Ground Turkey Sweet Potato Skillet
Ingredients:
• 2 tbsp extra-virgin olive oil
• 1 lb extra-lean ground turkey
• 1 tsp clove garlic, minced
• ½ cup onions, diced
• ½ cup yellow pepper, diced
• 1 ½ cup sweet potato, diced
• Salt and pepper
• A pinch of chili pepper
• ½ cup shredded mozzarella cheese
• Fresh parsley for garnishing
Instructions:
1. In a skillet, heat olive oil over medium high heat.
2. Add ground turkey and garlic. Stir occasionally and cook for about 10 minutes.
3. Add onions and yellow peppers and cook until onions are gold brown.
4. Add the sweet potato, chili pepper, salt and pepper.
5. Cover the skillet and cook until they are tender. Don’t forget to stir occasionally. If necessary, add more olive oil or a little bit of water to cook the sweet potato.
6. While the sweet potato is cooking pre-heat the oven to 400 degrees.
7. When the sweet potato is tender, add shredded mozzarella cheese and bring the skillet to the oven to melt the cheese.
8. When the cheese melts, remove from the oven and garnish with parsley.
Nutrition Information:
Yield: 4 Serving size: 1 cup Calories: 338 Carbohydrates: 14g Protein: 25g Fat: 20g Sugar: 3g Saturated Fat: 4g Cholesterol: 84mg Fiber: 2g
Recipe from: Primavera Kitchen
Black Bean Burrito with Peach Salsa
Ingredients:
For the peach salsa:
• 2 peaches, chopped
• ½ onion, chopped
• 2 jalapeños, diced
• 1 Tbsp cilantro leaves (optional)
• 1 Tbsp lemon juice
• 1 tsp olive oil
• ½ tsp salt
• ½ tsp pepper
For the black beans:
• 2 tsp olive oil
• ½ onion, chopped
• 2 tomatoes, diced
• 1 ½ tsp ground cumin
• 1 ½ tsp dried oregano
• ½ tsp salt
• 2 cans low sodium black beans, drained and rinsed
• 4 large romaine lettuce leaves (optional)
• 4 whole-grain tortillas (warm)
• ¼ cup low-fat shredded cheese
Instructions:
1. In a large bowl, toss together the peach, onion, jalapeños, cilantro, lemon juice, olive oil, salt, and pepper.

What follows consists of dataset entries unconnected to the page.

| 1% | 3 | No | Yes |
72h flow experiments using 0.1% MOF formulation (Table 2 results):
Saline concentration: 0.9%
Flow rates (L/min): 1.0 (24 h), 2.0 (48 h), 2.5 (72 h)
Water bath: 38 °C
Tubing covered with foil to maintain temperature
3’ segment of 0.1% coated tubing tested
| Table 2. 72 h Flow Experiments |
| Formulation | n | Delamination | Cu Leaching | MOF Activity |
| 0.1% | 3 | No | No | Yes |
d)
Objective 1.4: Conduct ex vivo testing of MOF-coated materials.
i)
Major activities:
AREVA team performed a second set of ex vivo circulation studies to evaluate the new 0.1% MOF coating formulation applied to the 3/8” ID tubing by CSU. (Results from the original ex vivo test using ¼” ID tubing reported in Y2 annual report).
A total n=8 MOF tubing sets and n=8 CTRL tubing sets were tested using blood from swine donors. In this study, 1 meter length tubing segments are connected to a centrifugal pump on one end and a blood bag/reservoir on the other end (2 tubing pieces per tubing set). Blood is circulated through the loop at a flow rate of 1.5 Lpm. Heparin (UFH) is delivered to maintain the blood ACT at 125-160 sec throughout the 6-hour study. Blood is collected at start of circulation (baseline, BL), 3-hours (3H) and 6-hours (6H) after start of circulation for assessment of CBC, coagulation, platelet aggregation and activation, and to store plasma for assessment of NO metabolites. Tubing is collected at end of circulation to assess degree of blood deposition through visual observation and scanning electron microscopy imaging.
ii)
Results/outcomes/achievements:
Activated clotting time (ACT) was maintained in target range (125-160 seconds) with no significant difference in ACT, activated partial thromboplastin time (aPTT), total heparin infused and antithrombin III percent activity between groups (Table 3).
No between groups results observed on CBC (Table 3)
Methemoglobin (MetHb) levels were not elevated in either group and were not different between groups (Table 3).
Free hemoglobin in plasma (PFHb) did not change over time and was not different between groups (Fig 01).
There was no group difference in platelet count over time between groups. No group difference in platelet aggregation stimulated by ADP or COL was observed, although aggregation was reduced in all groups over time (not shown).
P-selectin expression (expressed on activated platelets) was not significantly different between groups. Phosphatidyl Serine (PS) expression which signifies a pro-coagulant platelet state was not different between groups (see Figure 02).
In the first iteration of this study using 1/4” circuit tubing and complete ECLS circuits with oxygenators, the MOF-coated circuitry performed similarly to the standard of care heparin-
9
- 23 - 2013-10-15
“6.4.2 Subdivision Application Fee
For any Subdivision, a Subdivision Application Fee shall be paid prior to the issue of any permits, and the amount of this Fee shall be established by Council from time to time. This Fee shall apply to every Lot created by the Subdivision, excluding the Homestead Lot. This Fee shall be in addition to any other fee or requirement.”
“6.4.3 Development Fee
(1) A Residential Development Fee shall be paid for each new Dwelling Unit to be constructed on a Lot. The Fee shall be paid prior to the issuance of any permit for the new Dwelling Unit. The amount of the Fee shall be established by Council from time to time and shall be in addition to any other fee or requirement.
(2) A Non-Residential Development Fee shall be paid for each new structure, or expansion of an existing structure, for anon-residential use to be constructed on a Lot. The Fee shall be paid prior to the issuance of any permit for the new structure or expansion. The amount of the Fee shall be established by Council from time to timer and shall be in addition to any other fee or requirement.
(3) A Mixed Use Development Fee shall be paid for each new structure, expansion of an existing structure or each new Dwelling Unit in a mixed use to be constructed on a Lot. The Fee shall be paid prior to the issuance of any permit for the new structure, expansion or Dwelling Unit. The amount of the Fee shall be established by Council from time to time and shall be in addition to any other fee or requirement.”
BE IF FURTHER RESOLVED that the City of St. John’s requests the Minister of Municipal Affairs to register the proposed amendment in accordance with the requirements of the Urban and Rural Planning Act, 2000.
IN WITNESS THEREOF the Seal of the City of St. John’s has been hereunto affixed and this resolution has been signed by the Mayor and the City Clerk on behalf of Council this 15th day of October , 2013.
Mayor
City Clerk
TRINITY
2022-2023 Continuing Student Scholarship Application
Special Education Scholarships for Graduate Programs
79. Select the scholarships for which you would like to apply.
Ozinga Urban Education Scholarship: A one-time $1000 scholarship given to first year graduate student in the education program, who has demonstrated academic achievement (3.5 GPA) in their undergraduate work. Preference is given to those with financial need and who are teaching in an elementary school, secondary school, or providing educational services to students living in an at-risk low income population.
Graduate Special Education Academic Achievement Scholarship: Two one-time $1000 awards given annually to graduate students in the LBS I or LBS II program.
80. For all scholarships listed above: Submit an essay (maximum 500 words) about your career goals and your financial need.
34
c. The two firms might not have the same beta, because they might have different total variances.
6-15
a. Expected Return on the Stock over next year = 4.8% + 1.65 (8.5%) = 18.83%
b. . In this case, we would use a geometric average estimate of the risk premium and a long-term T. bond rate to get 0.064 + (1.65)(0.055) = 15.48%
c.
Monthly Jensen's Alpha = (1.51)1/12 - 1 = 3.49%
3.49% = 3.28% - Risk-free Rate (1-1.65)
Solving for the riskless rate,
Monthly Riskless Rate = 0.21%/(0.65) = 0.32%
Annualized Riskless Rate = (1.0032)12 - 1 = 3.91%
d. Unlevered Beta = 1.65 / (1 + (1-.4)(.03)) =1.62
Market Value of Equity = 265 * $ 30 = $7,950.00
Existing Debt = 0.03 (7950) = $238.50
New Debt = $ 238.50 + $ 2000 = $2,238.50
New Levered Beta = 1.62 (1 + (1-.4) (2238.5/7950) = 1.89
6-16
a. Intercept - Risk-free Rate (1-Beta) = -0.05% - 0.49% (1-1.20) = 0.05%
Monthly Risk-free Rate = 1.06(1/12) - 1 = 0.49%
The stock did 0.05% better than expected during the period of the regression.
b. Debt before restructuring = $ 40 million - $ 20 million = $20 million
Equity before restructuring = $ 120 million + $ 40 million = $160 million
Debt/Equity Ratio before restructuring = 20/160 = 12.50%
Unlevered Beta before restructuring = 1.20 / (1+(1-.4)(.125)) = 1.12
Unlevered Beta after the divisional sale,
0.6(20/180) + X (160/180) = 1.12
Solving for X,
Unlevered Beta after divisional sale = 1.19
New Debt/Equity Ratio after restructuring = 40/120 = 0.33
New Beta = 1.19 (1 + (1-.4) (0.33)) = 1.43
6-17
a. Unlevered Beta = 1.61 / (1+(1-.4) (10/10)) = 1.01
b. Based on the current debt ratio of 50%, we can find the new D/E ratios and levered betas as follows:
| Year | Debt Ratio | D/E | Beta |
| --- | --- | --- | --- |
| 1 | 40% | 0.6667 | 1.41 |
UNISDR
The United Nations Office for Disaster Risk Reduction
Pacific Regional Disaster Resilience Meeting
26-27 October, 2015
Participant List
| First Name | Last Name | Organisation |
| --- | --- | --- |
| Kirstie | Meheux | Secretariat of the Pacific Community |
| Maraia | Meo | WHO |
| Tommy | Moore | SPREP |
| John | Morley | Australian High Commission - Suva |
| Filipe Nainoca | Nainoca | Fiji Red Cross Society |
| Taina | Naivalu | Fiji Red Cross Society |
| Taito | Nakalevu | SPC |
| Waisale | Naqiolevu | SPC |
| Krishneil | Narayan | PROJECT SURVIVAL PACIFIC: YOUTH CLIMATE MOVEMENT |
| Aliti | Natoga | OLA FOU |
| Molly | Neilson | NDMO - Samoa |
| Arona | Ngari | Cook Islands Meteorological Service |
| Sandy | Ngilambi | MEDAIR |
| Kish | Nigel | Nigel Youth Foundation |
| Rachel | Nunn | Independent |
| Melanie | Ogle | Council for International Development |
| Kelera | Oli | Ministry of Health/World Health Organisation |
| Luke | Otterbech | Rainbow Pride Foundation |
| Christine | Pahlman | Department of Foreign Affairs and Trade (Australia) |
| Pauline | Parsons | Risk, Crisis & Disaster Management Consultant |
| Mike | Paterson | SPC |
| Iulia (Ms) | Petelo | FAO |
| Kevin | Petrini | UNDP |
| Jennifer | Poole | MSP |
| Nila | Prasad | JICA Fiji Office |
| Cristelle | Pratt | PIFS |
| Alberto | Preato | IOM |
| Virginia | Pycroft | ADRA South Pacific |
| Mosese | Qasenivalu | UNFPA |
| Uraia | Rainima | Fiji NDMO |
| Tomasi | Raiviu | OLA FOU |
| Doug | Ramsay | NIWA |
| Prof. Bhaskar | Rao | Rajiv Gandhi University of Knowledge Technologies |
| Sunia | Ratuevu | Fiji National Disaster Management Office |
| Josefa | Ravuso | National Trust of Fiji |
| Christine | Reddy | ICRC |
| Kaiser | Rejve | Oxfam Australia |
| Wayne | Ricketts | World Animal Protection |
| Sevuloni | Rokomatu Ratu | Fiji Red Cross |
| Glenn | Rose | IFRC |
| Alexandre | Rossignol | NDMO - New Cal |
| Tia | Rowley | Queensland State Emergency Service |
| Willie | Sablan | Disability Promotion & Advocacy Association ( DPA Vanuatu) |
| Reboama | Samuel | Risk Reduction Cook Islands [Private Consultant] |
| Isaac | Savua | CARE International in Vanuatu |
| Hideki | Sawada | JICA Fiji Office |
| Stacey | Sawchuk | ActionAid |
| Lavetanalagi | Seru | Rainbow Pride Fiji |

Set aside.
2. On the skillet over moderate heat, warm 1 tsp olive oil. Add the onion and sauté until translucent, about 5 minutes. Add the tomatoes, cumin, oregano, and salt, to cook for about 1 minute, and stir well.
3. Add the beans and remaining olive oil to the tomato mixture on the skillet and cook until thickened, about 10 minutes.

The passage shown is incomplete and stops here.